Archaeostylus Temporal range: Late Pliocene (Waipipian) 3.6–3.0 Ma PreꞒ Ꞓ O S D C P T J K Pg N ↓

Scientific classification
- Kingdom: Animalia
- Phylum: Mollusca
- Class: Gastropoda
- Order: Stylommatophora
- Family: Bothriembryontidae
- Genus: †Archaeostylus
- Species: †A. manukauensis
- Binomial name: †Archaeostylus manukauensis Brook and Hayward, 2022

= Archaeostylus =

- Authority: Brook and Hayward, 2022

Species of gastropod

Archaeostylus manukauensis is an extinct species of flax snail, a large air-breathing land snail, a terrestrial pulmonate gastropod mollusc in the family Bothriembryontidae.

This species is the typetaxon and only member of the monotypic genus Archaeostylus, found in Pliocene age sediments of northern New Zealand. Archaeostylus is thought to represent an extinct, sister lineage to the modern flax snail species currently living in New Zealand, and is not a direct ancestor.

==Description==
Archaeostylus manukauensis has a large 60.2–70.4 mm long shell that is thin, elongate-conical, and slightly dorso-ventrally compressed. Unlike other genera of flax snail, A. manukauensis lacks a thickened outer lip surrounding its aperture, and instead possesses a thin peristome with a collabral callus ridge on the palatal wall. In all of the specimens studied, a broad, shelf-like callus ridge extends from top of aperture almost to the base of the columella, bearing a flattened, irregularly rounded, tongue-like projection on its upper part.

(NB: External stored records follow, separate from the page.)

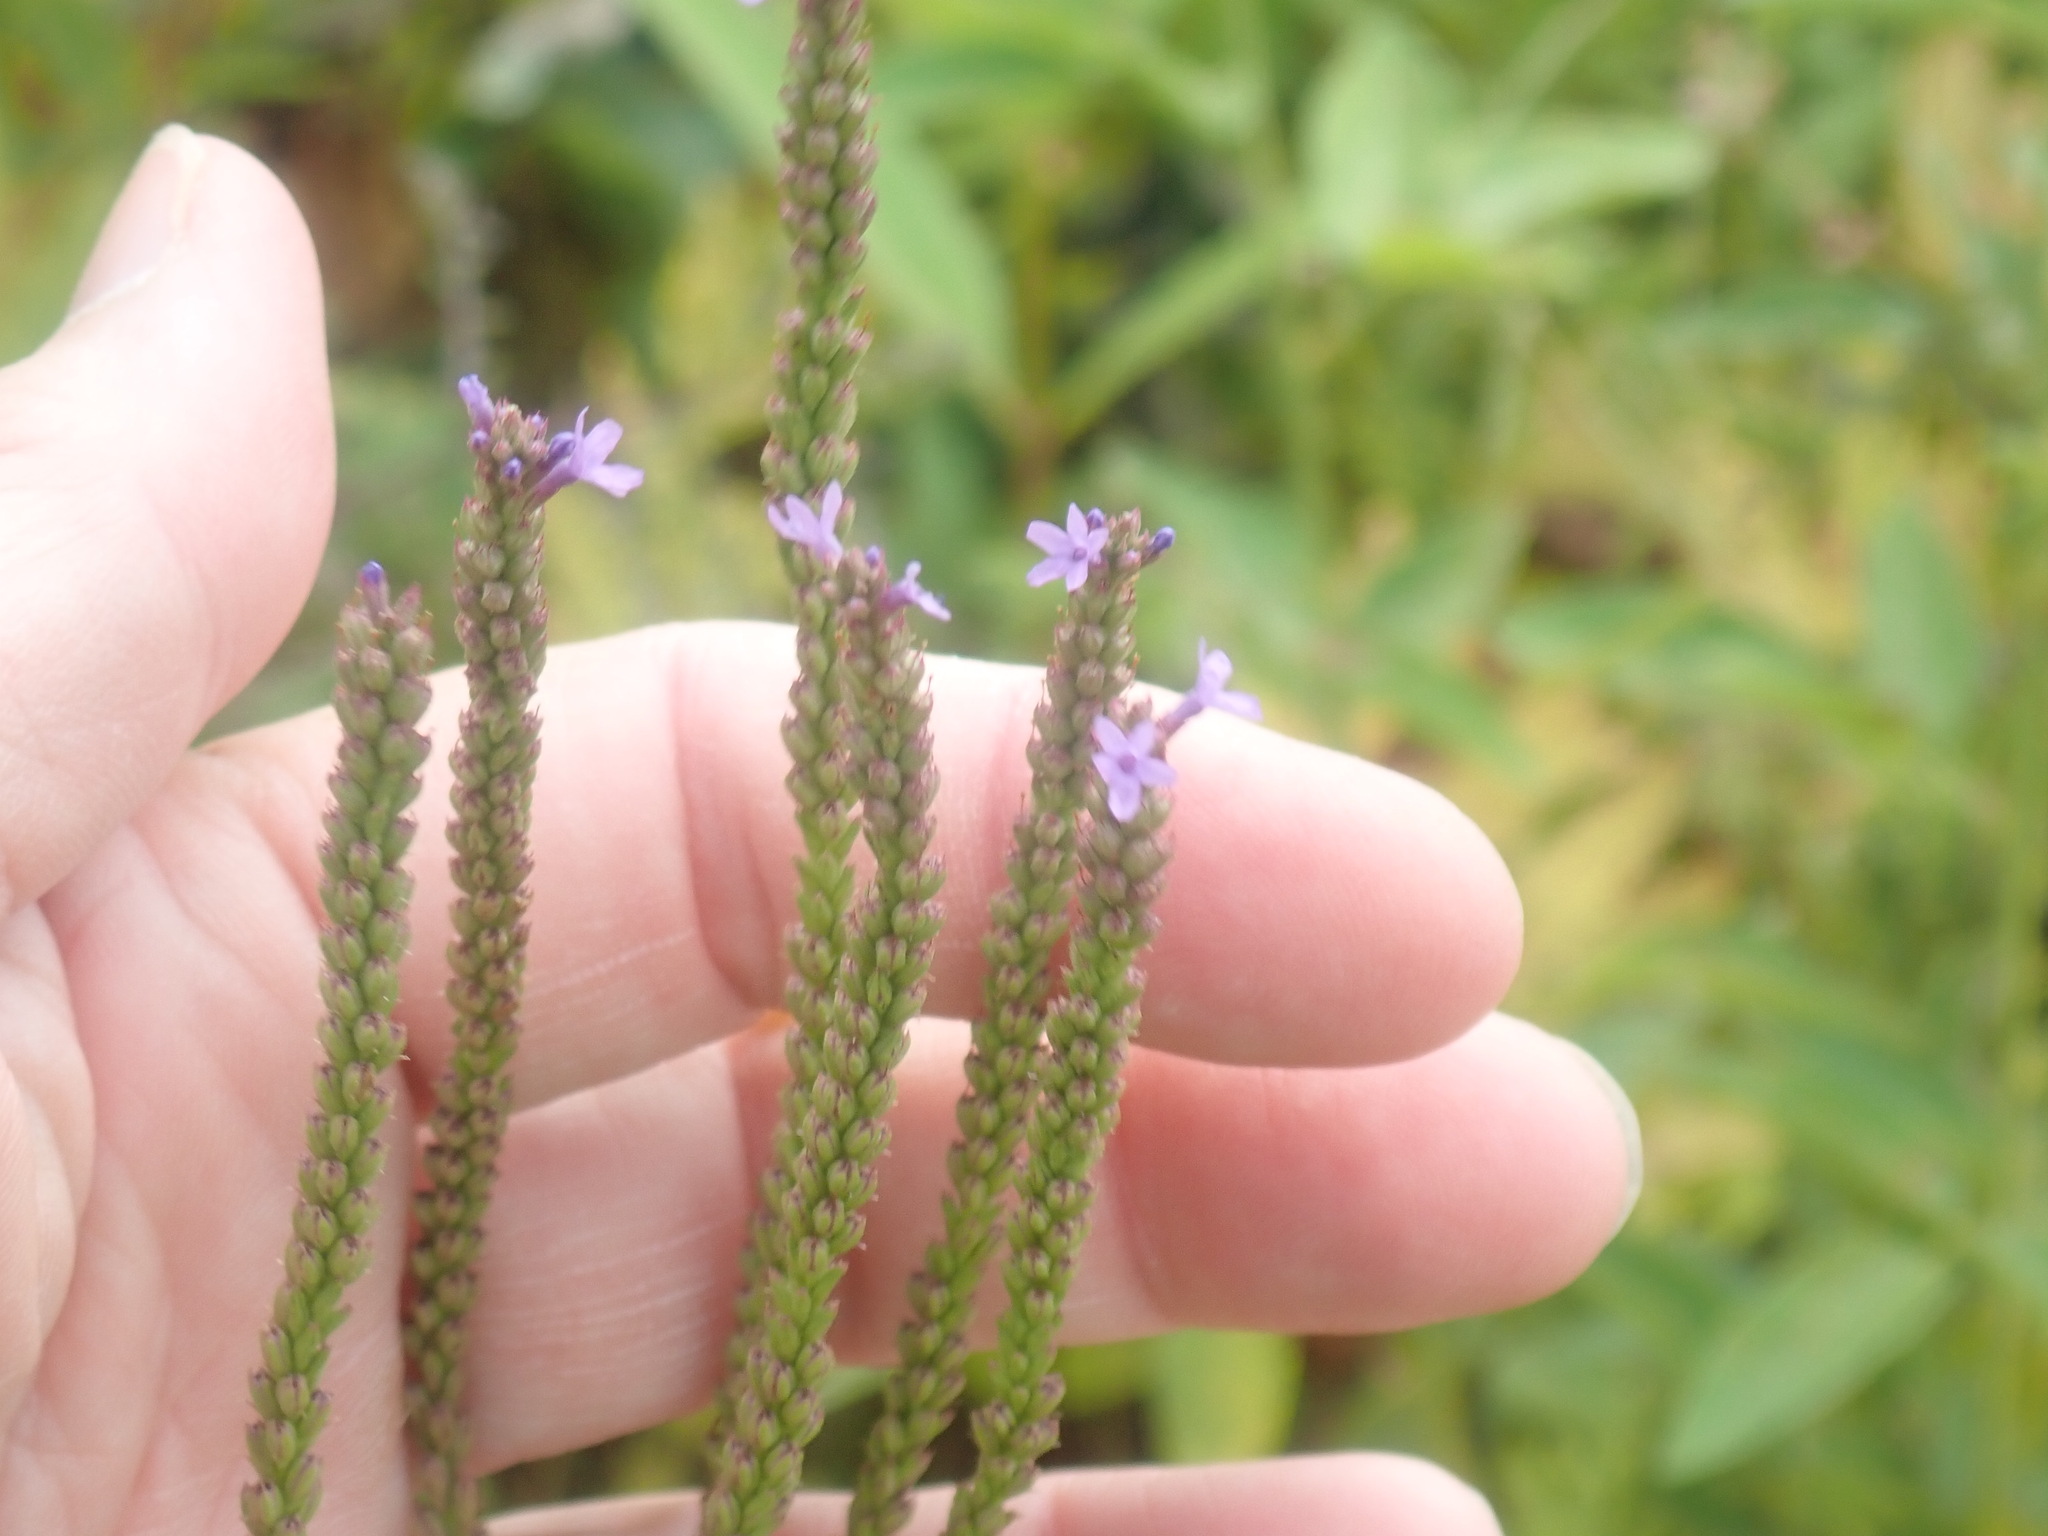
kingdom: Plantae
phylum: Tracheophyta
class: Magnoliopsida
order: Lamiales
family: Verbenaceae
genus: Verbena
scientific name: Verbena hastata
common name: American blue vervain
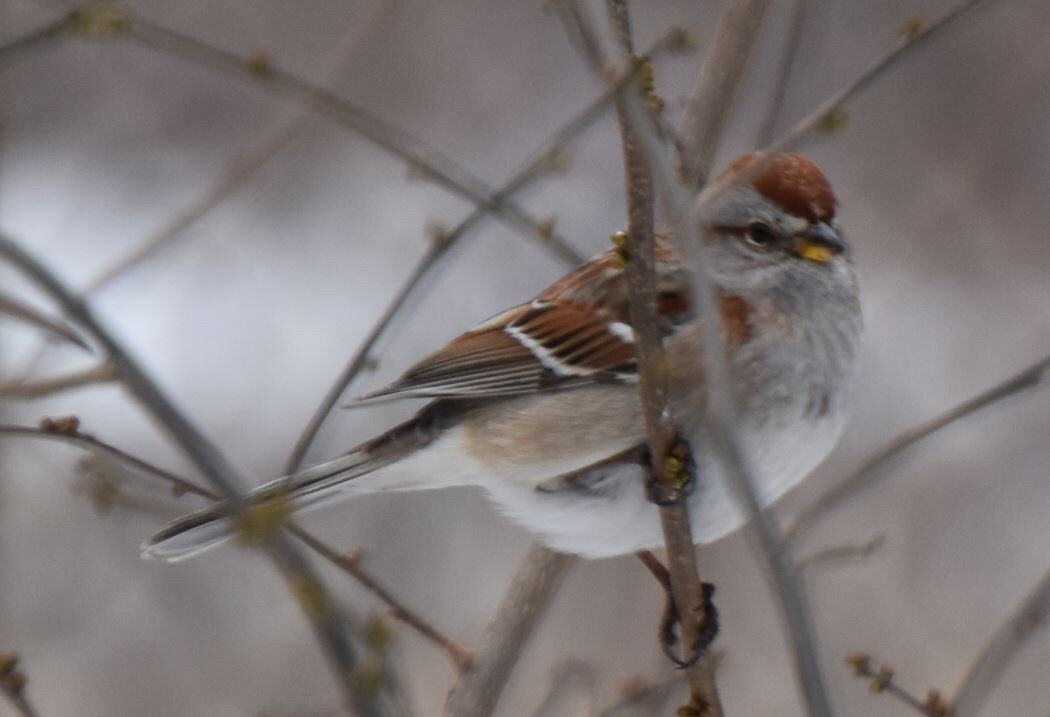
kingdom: Animalia
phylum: Chordata
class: Aves
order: Passeriformes
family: Passerellidae
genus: Spizelloides
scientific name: Spizelloides arborea
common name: American tree sparrow
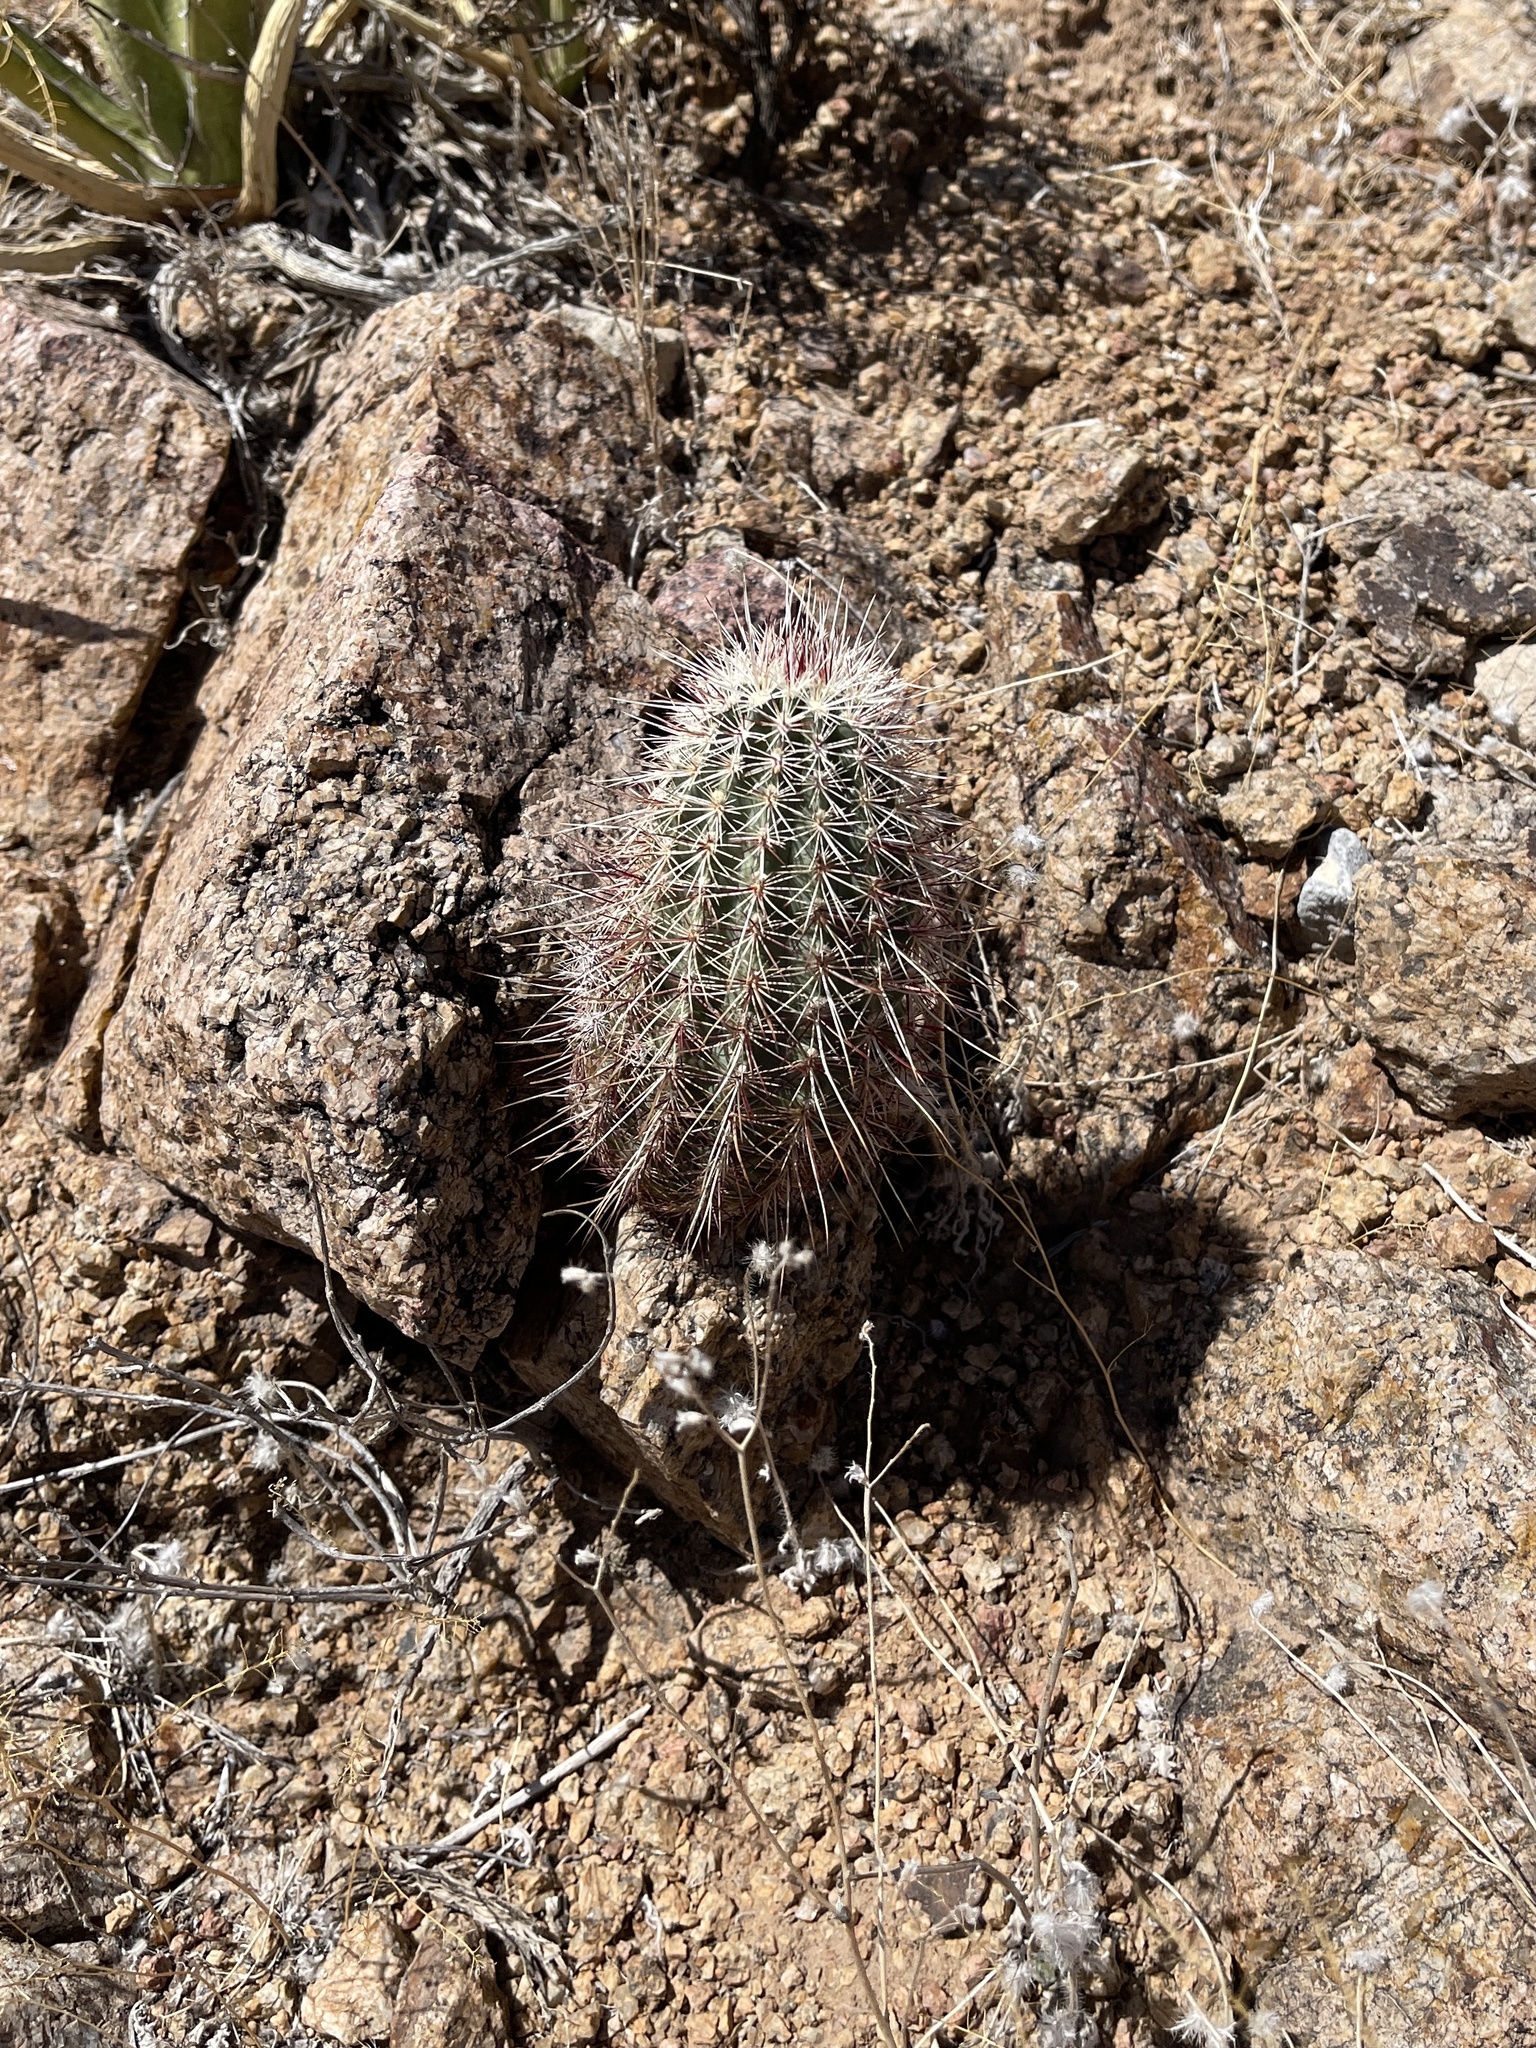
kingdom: Plantae
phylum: Tracheophyta
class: Magnoliopsida
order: Caryophyllales
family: Cactaceae
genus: Echinocereus
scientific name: Echinocereus viridiflorus
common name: Nylon hedgehog cactus
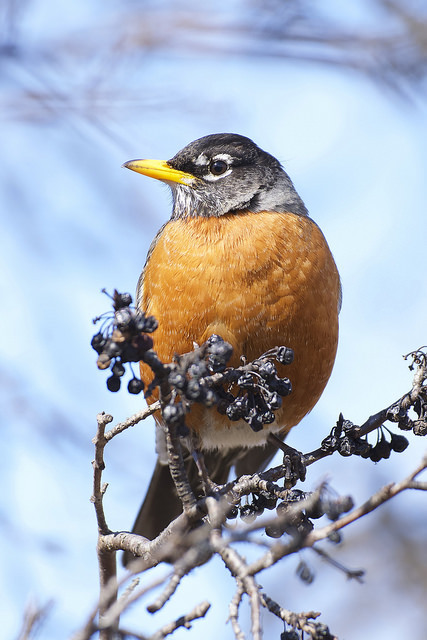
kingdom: Animalia
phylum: Chordata
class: Aves
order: Passeriformes
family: Turdidae
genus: Turdus
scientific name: Turdus migratorius
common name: American robin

== Distribution and habitat ==
Fossils of this extinct land snail species are known only from the Late Pliocene/Waipipian (~3.6–3.0 Ma) Māngere Shellbed, located approximately 30 m below the suburb of Mangere, Auckland. It is currently regarded as one of the two oldest known flax snails species represented in the fossil record, along with a single specimen of another species (Maoristylus pliocenica) also from the Māngere Shellbed. A. manukauensis presumably inhabited lowland broadleaf forest and scrub habitats, similar to recent species of flax snail. Its buoyant shells likely ended up in marine shellbed deposits after being washed to the coast in streams, or in run-off after heavy rainfall.